▸ **SUPPLIED MATERIAL**
────────────────────
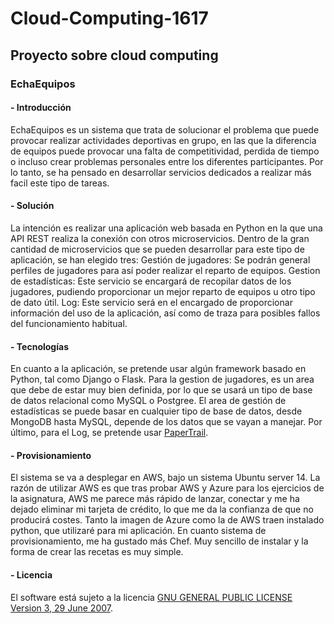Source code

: # Cloud-Computing-1617

## Proyecto sobre cloud computing

### EchaEquipos

#### - Introducción

EchaEquipos es un sistema que trata de solucionar el problema que puede provocar realizar actividades deportivas en grupo, en las que la diferencia de equipos puede provocar una falta de competitividad, perdida de tiempo o incluso crear problemas personales entre los diferentes participantes. Por lo tanto, se ha pensado en desarrollar servicios dedicados a realizar más facil este tipo de tareas.

#### - Solución

La intención es realizar una aplicación web basada en Python en la que una API REST realiza la conexión con otros microservicios.
Dentro de la gran cantidad de microservicios que se pueden desarrollar para este tipo de aplicación, se han elegido tres:
Gestión de jugadores: Se podrán general perfiles de jugadores para así poder realizar el reparto de equipos.
Gestion de estadísticas: Este servicio se encargará de recopilar datos de los jugadores, pudiendo proporcionar un mejor reparto de equipos u otro tipo de dato útil.
Log: Este servicio será en el encargado de proporcionar información del uso de la aplicación, así como de traza para posibles fallos del funcionamiento habitual.

#### - Tecnologías

En cuanto a la aplicación, se pretende usar algún framework basado en Python, tal como Django o Flask.
Para la gestion de jugadores, es un area que debe de estar muy bien definida, por lo que se usará un tipo de base de datos relacional como MySQL o Postgree.
El area de gestión de estadísticas se puede basar en cualquier tipo de base de datos, desde MongoDB hasta MySQL, depende de los datos que se vayan a manejar.
Por último, para el Log, se pretende usar [PaperTrail]( https://papertrailapp.com/).

#### - Provisionamiento

El sistema se va a desplegar en AWS, bajo un sistema Ubuntu server 14.
La razón de utilizar AWS es que tras probar AWS y Azure para los ejercicios de la asignatura, AWS me parece más rápido de lanzar, conectar y me ha dejado eliminar mi tarjeta de crédito, lo que me da la confianza de que no producirá costes. Tanto la imagen de Azure como la de AWS traen instalado python, que utilizaré para mi aplicación.
En cuanto sistema de provisionamiento, me ha gustado más Chef. Muy sencillo de instalar y la forma de crear las recetas es muy simple.


#### - Licencia

El software está sujeto a la licencia [GNU GENERAL PUBLIC LICENSE Version 3, 29 June 2007](https://github.com/Pablo126/Cloud-Computing-1617/blob/master/LICENSE).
────────────────────
▸ **ABOUT THIS TASK**
Could you turn the source text in the rows above into a JSON list of strings, one string per line and no blank lines, leaving out the pictures?

▸ **WRITTEN REPLY**
[
  "Source code",
  ": # Cloud-Computing-1617",
  "## Proyecto sobre cloud computing",
  "### EchaEquipos",
  "#### - Introducción",
  "EchaEquipos es un sistema que trata de solucionar el problema que puede provocar realizar actividades deportivas en grupo, en las que la diferencia de equipos puede provocar una falta de competitividad, perdida de tiempo o incluso crear problemas personales entre los diferentes participantes. Por lo tanto, se ha pensado en desarrollar servicios dedicados a realizar más facil este tipo de tareas.",
  "#### - Solución",
  "La intención es realizar una aplicación web basada en Python en la que una API REST realiza la conexión con otros microservicios.",
  "Dentro de la gran cantidad de microservicios que se pueden desarrollar para este tipo de aplicación, se han elegido tres:",
  "Gestión de jugadores: Se podrán general perfiles de jugadores para así poder realizar el reparto de equipos.",
  "Gestion de estadísticas: Este servicio se encargará de recopilar datos de los jugadores, pudiendo proporcionar un mejor reparto de equipos u otro tipo de dato útil.",
  "Log: Este servicio será en el encargado de proporcionar información del uso de la aplicación, así como de traza para posibles fallos del funcionamiento habitual.",
  "#### - Tecnologías",
  "En cuanto a la aplicación, se pretende usar algún framework basado en Python, tal como Django o Flask.",
  "Para la gestion de jugadores, es un area que debe de estar muy bien definida, por lo que se usará un tipo de base de datos relacional como MySQL o Postgree.",
  "El area de gestión de estadísticas se puede basar en cualquier tipo de base de datos, desde MongoDB hasta MySQL, depende de los datos que se vayan a manejar.",
  "Por último, para el Log, se pretende usar [PaperTrail]( https://papertrailapp.com/).",
  "#### - Provisionamiento",
  "El sistema se va a desplegar en AWS, bajo un sistema Ubuntu server 14.",
  "La razón de utilizar AWS es que tras probar AWS y Azure para los ejercicios de la asignatura, AWS me parece más rápido de lanzar, conectar y me ha dejado eliminar mi tarjeta de crédito, lo que me da la confianza de que no producirá costes. Tanto la imagen de Azure como la de AWS traen instalado python, que utilizaré para mi aplicación.",
  "En cuanto sistema de provisionamiento, me ha gustado más Chef. Muy sencillo de instalar y la forma de crear las recetas es muy simple.",
  "#### - Licencia",
  "El software está sujeto a la licencia [GNU GENERAL PUBLIC LICENSE Version 3, 29 June 2007](https://github.com/Pablo126/Cloud-Computing-1617/blob/master/LICENSE)."
]